● What is being asked: A complete, unaltered copy of the listing is needed. Write it out.

● Given information:
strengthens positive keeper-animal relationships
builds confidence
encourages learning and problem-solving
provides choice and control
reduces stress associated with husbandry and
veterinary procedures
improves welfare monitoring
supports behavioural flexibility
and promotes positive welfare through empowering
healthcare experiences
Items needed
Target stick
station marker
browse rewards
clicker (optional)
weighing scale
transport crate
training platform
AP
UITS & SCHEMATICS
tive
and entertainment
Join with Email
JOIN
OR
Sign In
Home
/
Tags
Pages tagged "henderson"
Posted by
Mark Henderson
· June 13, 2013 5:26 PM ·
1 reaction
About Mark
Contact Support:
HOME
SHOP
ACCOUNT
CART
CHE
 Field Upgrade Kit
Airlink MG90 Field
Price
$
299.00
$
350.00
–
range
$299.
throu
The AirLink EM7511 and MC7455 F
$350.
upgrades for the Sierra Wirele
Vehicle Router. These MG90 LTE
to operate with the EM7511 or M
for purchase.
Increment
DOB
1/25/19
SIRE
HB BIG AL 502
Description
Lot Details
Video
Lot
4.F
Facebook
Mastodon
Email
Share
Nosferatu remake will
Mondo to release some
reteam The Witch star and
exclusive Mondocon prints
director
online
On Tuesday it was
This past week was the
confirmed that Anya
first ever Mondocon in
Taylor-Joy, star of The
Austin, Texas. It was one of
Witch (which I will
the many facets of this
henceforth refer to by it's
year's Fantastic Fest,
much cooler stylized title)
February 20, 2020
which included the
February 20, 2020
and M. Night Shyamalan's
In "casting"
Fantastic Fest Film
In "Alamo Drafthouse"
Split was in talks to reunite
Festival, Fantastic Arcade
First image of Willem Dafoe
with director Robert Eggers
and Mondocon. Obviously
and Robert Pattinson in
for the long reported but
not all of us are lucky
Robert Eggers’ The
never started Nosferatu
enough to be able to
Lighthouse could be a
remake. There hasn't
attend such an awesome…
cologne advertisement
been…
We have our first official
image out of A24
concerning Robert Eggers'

● Solution:
strengthens positive keeper-animal relationships
builds confidence
encourages learning and problem-solving
provides choice and control
reduces stress associated with husbandry and
veterinary procedures
improves welfare monitoring
supports behavioural flexibility
and promotes positive welfare through empowering
healthcare experiences
Items needed
Target stick
station marker
browse rewards
clicker (optional)
weighing scale
transport crate
training platform
AP
UITS & SCHEMATICS
tive
and entertainment
Join with Email
JOIN
OR
Sign In
Home
/
Tags
Pages tagged "henderson"
Posted by
Mark Henderson
· June 13, 2013 5:26 PM ·
1 reaction
About Mark
Contact Support:
HOME
SHOP
ACCOUNT
CART
CHE
 Field Upgrade Kit
Airlink MG90 Field
Price
$
299.00
$
350.00
–
range
$299.
throu
The AirLink EM7511 and MC7455 F
$350.
upgrades for the Sierra Wirele
Vehicle Router. These MG90 LTE
to operate with the EM7511 or M
for purchase.
Increment
DOB
1/25/19
SIRE
HB BIG AL 502
Description
Lot Details
Video
Lot
4.F
Facebook
Mastodon
Email
Share
Nosferatu remake will
Mondo to release some
reteam The Witch star and
exclusive Mondocon prints
director
online
On Tuesday it was
This past week was the
confirmed that Anya
first ever Mondocon in
Taylor-Joy, star of The
Austin, Texas. It was one of
Witch (which I will
the many facets of this
henceforth refer to by it's
year's Fantastic Fest,
much cooler stylized title)
February 20, 2020
which included the
February 20, 2020
and M. Night Shyamalan's
In "casting"
Fantastic Fest Film
In "Alamo Drafthouse"
Split was in talks to reunite
Festival, Fantastic Arcade
First image of Willem Dafoe
with director Robert Eggers
and Mondocon. Obviously
and Robert Pattinson in
for the long reported but
not all of us are lucky
Robert Eggers’ The
never started Nosferatu
enough to be able to
Lighthouse could be a
remake. There hasn't
attend such an awesome…
cologne advertisement
been…
We have our first official
image out of A24
concerning Robert Eggers'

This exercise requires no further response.